Despite the recent tariff increase by the Nigerian Electricity Regulatory Commission (NERC), the nation’s power generation witnessed a significant decline, plummeting to 3,383 Mega Watts as of 3 pm yesterday.
This downturn is underscored by challenges such as insufficient gas supply to thermal generating companies and disparities in electricity distribution.
An analysis of National Grid data from the System Operator’s Grid Data Portal revealed that, at the specified time, only 19 power generation plants were active on the grid. Notably, Azura Power, which began the day at 434MW, was off-grid. Additionally, Egbin Power, the largest power plant in the country, operated at 325MW, well below its daily average supply of approximately 600MW.
The NERC, in the new Multi-Year Tariff Order (MYTO) 2024 effective from January 1, announced a tariff hike. However, consumers were assured they would continue paying the old rate, with the government subsidizing the gap, amounting to N1.6 trillion in 2024.

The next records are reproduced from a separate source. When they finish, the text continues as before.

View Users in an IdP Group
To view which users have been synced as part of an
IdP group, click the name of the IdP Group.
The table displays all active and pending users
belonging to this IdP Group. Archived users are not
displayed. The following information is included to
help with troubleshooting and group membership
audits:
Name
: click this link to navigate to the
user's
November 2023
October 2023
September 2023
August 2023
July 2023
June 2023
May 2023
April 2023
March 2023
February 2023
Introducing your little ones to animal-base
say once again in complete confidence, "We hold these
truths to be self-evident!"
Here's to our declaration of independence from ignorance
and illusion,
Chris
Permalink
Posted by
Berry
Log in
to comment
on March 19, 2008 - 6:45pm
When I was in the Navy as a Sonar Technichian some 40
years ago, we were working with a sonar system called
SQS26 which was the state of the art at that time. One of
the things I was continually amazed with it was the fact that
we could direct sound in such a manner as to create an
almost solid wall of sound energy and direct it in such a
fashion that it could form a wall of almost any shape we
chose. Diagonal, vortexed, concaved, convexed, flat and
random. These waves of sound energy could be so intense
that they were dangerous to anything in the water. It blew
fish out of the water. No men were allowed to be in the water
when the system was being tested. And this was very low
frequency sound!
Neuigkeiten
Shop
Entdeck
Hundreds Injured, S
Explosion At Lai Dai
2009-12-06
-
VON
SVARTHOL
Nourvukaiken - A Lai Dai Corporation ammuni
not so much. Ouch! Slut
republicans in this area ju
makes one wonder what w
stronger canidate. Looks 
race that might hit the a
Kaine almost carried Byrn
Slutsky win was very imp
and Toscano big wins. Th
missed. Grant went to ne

Despite improved revenue expectations, NERC instructed electricity distribution companies (DisCos) to off-take 3,963MW as part of their obligations under the new tariff regime. DisCos were also mandated to secure adequate bilateral contracts and mitigate exposures to volumetric energy risk.

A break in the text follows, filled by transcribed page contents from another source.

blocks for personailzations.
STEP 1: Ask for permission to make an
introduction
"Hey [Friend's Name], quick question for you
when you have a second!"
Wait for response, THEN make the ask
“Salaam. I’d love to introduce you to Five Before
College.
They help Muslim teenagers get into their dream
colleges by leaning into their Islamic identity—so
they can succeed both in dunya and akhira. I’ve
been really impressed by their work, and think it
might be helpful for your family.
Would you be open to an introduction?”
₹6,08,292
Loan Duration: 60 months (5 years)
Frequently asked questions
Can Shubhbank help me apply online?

Contrary to this directive, a check on DisCos’ grid energy off-take indicated a shortfall, with the eleven DisCos collectively allocated 3,134MW compared to the 3,963MW ordered by NERC.
Notable discrepancies include Abuja Electricity Distribution Company receiving 501MW instead of the specified 611MW, Ikeja Electric allocated 533MW instead of 603MW, and Port Harcourt DisCo on 219MW compared to 287MW in the new tariff regime.
The Transmission Company of Nigeria (TCN) attributed the drop in power generation to a gradual decrease in available generation due to gas constraints faced by thermal generating companies. TCN emphasized its commitment to gradually increasing electricity supply as gas availability improves for thermal plants.